This requirement refers specifically to area level and cannot be met without census data.
Although the DfEE requests that schools monitor the religious identities of pupils, such data would be more meaningful if supplemented by information on the wider context. Particularly with the recent integration of the Muslim community into the state maintained provision of schools, developments in education will need to become increasingly sensitive to the distribution of faith groups
Health: References to religion is made in the NHS and Community Care Act 1990
Race Relations Act: Local Authorities require data on religious affiliation to assess whether they are fulfilling their duties under the Race Relations Act 1976.
Article 13 of the Amsterdam Treaty
In view of inclusion of an anti-discrimination clause in the Amsterdam Treaty which is likely to lead to EC proposals for a Directive (the Treaty relates to legislation against racism, xenophobia and religious discrimination).
It is wholly inconsistent with our traditions of freedom and personal privacy to ask a question about a person's religious beliefs….religious faith is a private matter, not to be pried into by compulsory public inquiries.
The objection here is that the religion question contravenes our right to privacy. It should be made clear that the proposed question would ask respondents to state their religious affiliation, if they have one, not to disclose information about their private beliefs and practices. The census, by its very nature, elicits a great deal of private information, but with the guarantee of confidentiality.
The question will be confusing and objectionable
Three trials have been conducted by the Office for National Statistics. All have found that the question is welcomed.
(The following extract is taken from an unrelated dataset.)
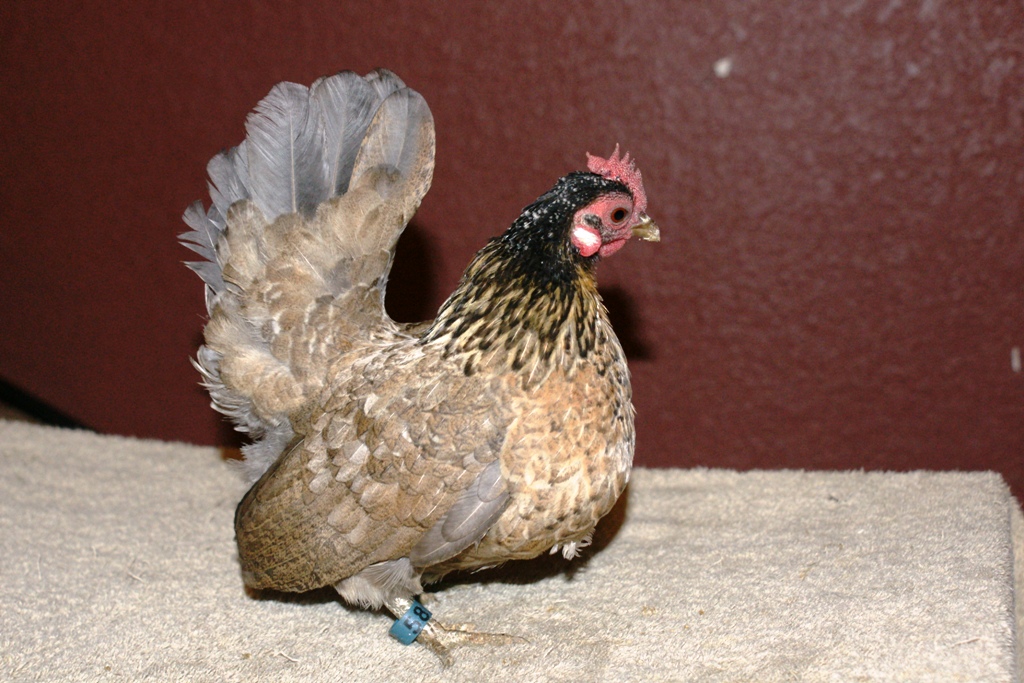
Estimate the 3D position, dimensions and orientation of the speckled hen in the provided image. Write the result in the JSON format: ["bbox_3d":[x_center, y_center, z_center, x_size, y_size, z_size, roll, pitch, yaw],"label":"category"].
[{"bbox_3d":[-0.048,0.012,0.930,0.240,0.286,0.135,3,13,14],"label":"speckled hen"}]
For example in the 1997 Census Test (15th June 1997) questionnaires were distributed to over 90,000 households in selected areas in Birmingham, Brent, Glasgow, Alton, Thame, Bridlington, Craven and South West Argyll. The test was voluntary and over 55% of households returned their form. This level of response is in line with the voluntary tests held before previous recent censusus. The response rate and the quality of responses to the religion question were good (statement of John Dixie, ONS). The completion rate of the religion question was 91.6%, which shows that the question is not objectionable to most people.
It is not in the national interest for the census to encourage people to segregate themselves from the rest of the population and to emphasise their differences from each other
The need for such a question reflects the wishes of the main faith communities in the United Kingdom, including the Christian Churches. An interfaith group, chaired by Revd. Professor Leslie J. Francis, has prepared a 'business case' in support of the proposal, using guidelines provided by the Office for National Statistics. Several government departments, such as the Department of Environment, Transport and Regions, have indicated that statistics on religious affiliation would be very useful in their work, as it would lead to better resource allocation.
So rather than creating a climate of "statistical apartheid", better data on religious affiliation will help addressing issues of disadvantage and exclusion in society. Australia, Canada and New Zealand are some countries that have included such a question in their Census. Is there evidence that this has encouraged people to segregate themselves? The answer is 'No'.
Without a religious affiliation question, the 2001 census will lose a valuable data collection opportunity.